The aim of this study was to determine the incidence of congenital toxoplasmosis (CT) and to assess the performances
of prenatal and neonatal diagnoses. From 1994-2005, in Toulouse University Hospital, France, amniocentesis
was performed on 352 pregnant women who were infected during pregnancy. All women were treated with
spiramycin and pyrimethamine-sulfadoxine when prenatal diagnosis was positive. Among the 275 foetuses with
follow-up, 66 (24%) were infected. The transmission rates of Toxoplasma gondii
were 7%, 24% and 59% in the first,
second and third trimesters, respectively. The sensitivity and specificity of PCR on amniotic fluid (AF) were 91% and
99.5%, respectively. One case was diagnosed by mouse inoculation with AF and six cases were diagnosed by neonatal
or postnatal screening.
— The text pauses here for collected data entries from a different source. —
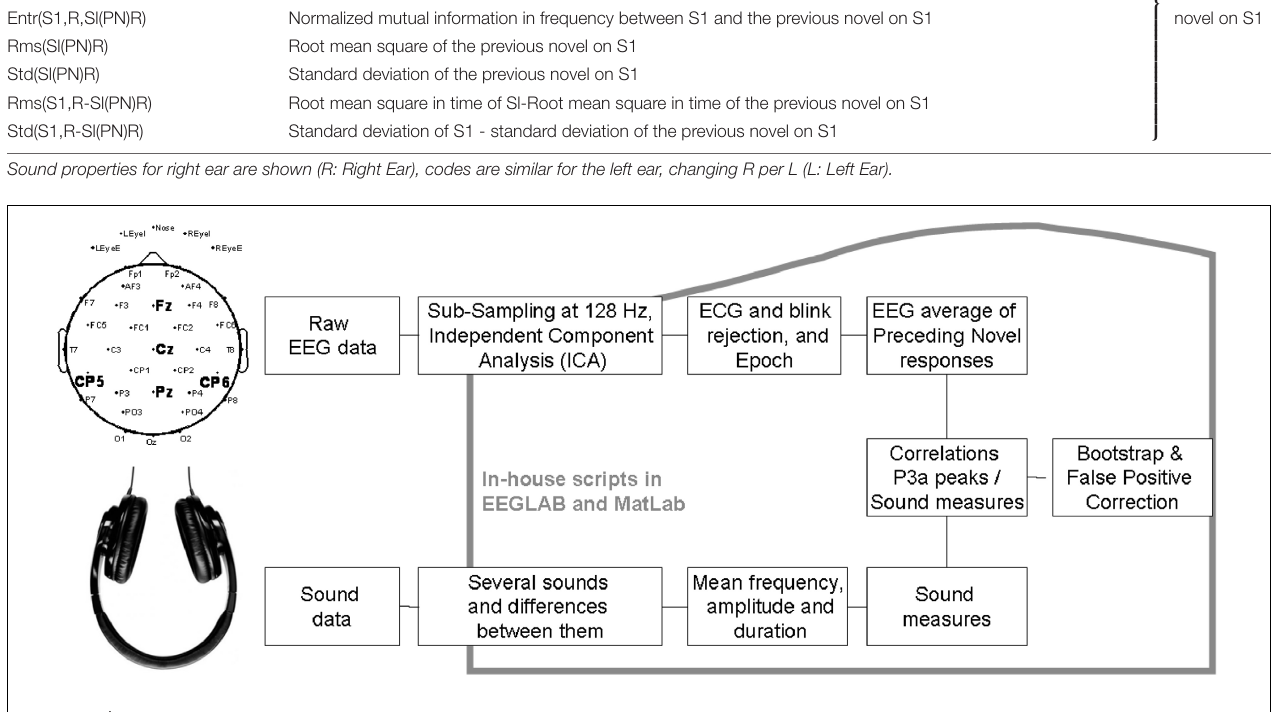
FIGURE 1 | Block diagram of data processing in the first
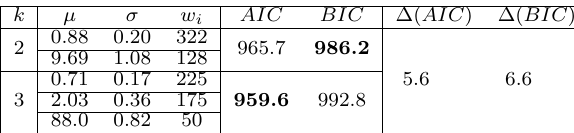
Figure 4. The AIC and BIC values as a function of the number of Gaussian components used to fit the density of exoplanets. AIC shows a preference for two components, whereas BIC shows a preference for three. TABLE 1 Model Comparison parameters for exoplanets, when classified according to density. The first column denotes the number of components used for the fitting. The second column is the best-fit value for the logarithm of the density (expressed in gm / cm 3 ), the third column is its standard deviation, and the fourth column indicates the number of planets classified in each category. The next two columns indicate the AIC and BIC value for both the hypothesis. The last two columns indicate the absolute value of ∆ (AIC/BIC) between the model with minimum value and the next highest value. As we can see, AIC prefers 3 components, whereas BIC prefers 2. However, ∆ AIC and ∆ BIC are both < 10 and hence their significance (compared to the value with higher AIC/BIC) is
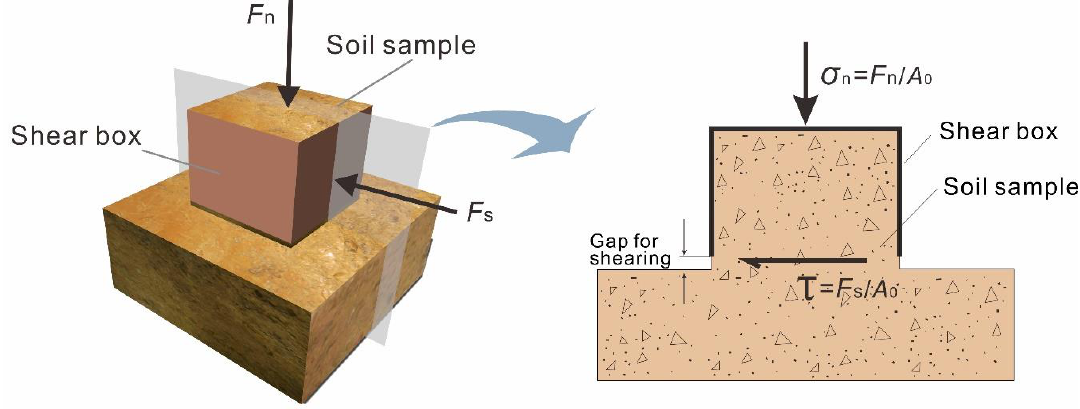
Figure 2. Diagram showing the in situ shear test.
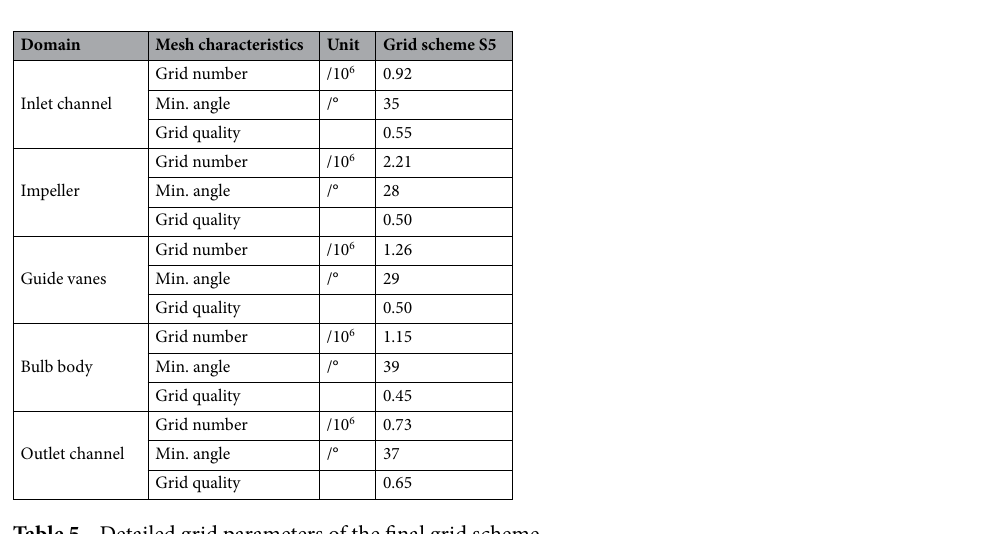
Table 5. Detailed grid parameters of the final grid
The sensitivity and specificity of PCR on placentas were 52% and 99%, respectively.
The sensitivity of tests for the detection of specific IgA and IgM in cord blood was 53% and 64%, respectively, and
specificity values were 91% and 92%. In conclusion, PCR performed on AF had the highest levels of sensitivity and
specificity for the diagnosis of CT. This permits an early diagnosis of most cases and should be recommended.